**PASSAGE**
◆ ◆ ◆ ◆
SummarizingDontReadHistoryForLessons

source Last Accessed 2024-08-2024

Summary

In this article, Cedric Chin argues that reading history for lessons can be detrimental because you risk misapplying the underlying concepts. To clarify, “lessons” are framed as broadly applied concepts that overlook the highly specific context of the anecdote from which they are extracted. Instead of reading history for “lessons”, Chin argues that we should read for “concept instantiations.” In his own words,

The goal of reading from history, then, is to expand the set of prototypes in your head.

Chin argues that this approach aligns with a central claim of Cognitive Flexiblity theory that

experts in ill-structured domains reason by comparison to fragments from prior cases that they’ve seen - one implication is that concepts are represented not as abstract principles in their heads, but a cluster of real world cases that serve as prototypes.

Takeaways

Discussion

This was such a fascinating read for me because it is so opposite of my training. In mathematics, programming, and (as we tend to teach) physics, we work with first principles. Even if you’re simulating noisy data, you start with some core model and layer some noise on top of it. In contrast, professions like law, medicine, and paleontology operate off of case studies. It seems like it would be incredibly useful to be able to switch into a case-study mental mode for tasks where a first-principle approach isn’t appropriate.

The question, then, is when is a first-principles approach appropriate and when is a case-study approach appropriate? My instinct is that first-principles is more powerful but less robust than a case-studies approach. If the system is consistent between input and output, that seems like a viable candidate to look for first principles. Otherwise the case-study approach seems best. There are probably other requirements for a first-principle approach too.
◆ ◆ ◆ ◆
**SUPPLIED RECORDS**
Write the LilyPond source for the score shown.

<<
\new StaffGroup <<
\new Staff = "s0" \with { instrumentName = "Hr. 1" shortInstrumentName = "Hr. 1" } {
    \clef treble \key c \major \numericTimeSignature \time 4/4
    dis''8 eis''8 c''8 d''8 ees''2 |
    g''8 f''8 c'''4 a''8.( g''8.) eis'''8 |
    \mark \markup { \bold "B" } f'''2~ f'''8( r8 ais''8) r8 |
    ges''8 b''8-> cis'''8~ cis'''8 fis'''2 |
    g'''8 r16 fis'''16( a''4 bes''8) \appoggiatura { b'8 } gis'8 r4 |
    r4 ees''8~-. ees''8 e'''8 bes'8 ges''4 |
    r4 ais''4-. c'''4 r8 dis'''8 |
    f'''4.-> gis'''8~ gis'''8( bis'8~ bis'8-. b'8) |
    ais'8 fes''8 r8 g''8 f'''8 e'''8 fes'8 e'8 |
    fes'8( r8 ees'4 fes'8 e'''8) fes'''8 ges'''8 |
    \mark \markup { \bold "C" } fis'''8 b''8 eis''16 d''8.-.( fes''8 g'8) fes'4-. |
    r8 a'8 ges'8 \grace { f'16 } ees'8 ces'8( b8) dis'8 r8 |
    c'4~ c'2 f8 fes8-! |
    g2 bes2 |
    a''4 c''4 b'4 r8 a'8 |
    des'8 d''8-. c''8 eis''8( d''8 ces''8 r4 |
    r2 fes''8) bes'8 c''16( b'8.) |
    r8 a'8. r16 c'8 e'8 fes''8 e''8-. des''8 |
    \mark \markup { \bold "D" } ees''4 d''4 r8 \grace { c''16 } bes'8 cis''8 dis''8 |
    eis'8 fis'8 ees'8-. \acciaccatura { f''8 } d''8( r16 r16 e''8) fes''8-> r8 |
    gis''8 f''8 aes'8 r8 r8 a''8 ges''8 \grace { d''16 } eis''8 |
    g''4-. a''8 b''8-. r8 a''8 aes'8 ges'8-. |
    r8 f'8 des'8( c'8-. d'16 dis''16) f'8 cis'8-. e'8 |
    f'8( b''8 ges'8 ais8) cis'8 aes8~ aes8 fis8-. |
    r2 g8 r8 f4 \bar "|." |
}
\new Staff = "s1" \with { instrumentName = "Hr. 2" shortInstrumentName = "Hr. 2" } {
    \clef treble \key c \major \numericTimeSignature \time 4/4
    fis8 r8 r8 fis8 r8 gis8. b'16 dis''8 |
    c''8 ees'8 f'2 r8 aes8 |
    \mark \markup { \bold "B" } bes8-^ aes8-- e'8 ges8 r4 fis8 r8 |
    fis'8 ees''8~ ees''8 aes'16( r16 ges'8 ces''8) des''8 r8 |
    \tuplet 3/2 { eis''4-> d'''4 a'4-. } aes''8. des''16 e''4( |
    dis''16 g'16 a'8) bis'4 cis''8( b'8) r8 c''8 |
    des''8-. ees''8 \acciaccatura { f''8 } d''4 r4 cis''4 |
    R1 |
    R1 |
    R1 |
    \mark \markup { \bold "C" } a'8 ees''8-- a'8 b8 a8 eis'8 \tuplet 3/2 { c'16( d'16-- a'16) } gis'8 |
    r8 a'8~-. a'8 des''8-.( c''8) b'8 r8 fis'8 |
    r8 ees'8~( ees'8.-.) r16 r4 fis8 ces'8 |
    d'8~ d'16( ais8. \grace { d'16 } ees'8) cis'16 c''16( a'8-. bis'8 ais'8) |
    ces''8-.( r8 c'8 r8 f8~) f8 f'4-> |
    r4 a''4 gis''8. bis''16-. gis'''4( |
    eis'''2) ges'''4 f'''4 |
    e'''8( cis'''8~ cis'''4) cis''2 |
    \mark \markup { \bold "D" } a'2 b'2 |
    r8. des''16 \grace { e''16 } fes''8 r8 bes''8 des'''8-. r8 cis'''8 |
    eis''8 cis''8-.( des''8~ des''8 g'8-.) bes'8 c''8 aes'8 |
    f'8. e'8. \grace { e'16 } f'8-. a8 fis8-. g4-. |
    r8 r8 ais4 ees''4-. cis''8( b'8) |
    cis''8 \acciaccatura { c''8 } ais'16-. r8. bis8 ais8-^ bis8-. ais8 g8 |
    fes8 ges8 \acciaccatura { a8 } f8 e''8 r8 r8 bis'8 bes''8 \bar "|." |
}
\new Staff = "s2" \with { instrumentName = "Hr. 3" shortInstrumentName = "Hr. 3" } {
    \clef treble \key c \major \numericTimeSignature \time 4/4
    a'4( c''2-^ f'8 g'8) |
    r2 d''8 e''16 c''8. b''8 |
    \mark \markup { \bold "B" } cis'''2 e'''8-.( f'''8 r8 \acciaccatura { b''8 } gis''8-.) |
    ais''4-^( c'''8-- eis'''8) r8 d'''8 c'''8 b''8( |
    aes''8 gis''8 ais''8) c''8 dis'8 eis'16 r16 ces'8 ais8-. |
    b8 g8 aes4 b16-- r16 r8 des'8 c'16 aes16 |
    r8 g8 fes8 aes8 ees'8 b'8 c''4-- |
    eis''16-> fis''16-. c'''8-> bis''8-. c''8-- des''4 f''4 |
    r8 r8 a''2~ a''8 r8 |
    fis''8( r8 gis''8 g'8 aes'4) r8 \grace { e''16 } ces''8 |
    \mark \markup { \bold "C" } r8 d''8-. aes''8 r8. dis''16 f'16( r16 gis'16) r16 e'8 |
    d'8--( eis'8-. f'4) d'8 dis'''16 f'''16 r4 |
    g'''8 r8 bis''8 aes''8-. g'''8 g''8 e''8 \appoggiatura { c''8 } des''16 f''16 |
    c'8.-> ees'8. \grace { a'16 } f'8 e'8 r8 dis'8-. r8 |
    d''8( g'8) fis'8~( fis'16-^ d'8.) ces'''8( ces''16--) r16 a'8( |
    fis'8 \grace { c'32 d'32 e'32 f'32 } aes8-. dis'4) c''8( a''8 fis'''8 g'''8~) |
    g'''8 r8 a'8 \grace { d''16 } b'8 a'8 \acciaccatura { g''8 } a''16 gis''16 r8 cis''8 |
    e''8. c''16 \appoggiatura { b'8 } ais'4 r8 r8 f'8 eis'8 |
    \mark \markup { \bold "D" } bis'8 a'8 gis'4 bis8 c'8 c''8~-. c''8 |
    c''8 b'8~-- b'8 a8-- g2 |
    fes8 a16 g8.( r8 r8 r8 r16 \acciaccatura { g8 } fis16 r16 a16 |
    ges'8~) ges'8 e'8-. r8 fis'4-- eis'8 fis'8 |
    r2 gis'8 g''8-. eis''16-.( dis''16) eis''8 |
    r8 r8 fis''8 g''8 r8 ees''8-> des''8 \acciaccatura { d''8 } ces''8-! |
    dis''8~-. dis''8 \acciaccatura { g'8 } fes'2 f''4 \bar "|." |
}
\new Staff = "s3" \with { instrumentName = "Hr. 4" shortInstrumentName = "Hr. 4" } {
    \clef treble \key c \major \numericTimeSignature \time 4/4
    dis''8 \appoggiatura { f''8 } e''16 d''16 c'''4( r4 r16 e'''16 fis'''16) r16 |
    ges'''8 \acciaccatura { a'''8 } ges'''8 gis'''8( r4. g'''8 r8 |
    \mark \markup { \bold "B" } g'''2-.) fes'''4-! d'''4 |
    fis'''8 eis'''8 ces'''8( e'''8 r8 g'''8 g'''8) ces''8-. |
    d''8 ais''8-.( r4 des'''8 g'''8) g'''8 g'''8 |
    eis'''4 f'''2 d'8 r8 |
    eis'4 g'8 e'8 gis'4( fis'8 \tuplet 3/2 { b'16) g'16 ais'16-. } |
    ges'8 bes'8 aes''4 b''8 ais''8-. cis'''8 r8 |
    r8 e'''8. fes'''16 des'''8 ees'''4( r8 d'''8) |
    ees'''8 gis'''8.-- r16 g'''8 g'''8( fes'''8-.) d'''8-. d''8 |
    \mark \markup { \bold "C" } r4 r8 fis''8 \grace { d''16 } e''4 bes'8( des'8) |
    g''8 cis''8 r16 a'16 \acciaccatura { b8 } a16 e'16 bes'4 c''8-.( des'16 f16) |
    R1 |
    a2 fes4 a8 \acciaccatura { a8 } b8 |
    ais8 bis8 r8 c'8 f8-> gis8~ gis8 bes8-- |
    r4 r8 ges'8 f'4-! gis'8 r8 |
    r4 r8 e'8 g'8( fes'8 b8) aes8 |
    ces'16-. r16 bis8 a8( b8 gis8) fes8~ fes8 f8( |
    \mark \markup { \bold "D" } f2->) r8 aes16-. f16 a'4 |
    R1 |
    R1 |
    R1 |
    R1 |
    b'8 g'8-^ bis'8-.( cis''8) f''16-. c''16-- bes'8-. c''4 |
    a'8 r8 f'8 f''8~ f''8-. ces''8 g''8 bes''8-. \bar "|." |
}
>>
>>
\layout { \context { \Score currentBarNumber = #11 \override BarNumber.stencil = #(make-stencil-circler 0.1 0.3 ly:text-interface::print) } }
◆ ◆ ◆ ◆
**TASK REQUIREMENTS**
1 - According to the note on reading history, why does Chin say that reading history for lessons can be harmful? Answer in one to three sentences.
2 - Rewrite the paragraph of the note on reading history that begins "The question, then," more briefly, keeping its main facts.

**RESULTS BY TASK**
1 - Chin says it risks misapplying the underlying concepts. "Lessons" are broadly applied concepts that overlook the highly specific context of the anecdote they were taken from.

2 - The open question is when to use a first-principles approach and when to use case studies. The writer's instinct is that first principles are more powerful but less robust. A system that is consistent between input and output seems a good candidate for first principles. Otherwise, case studies seem best, and a first-principles approach probably has other requirements as well.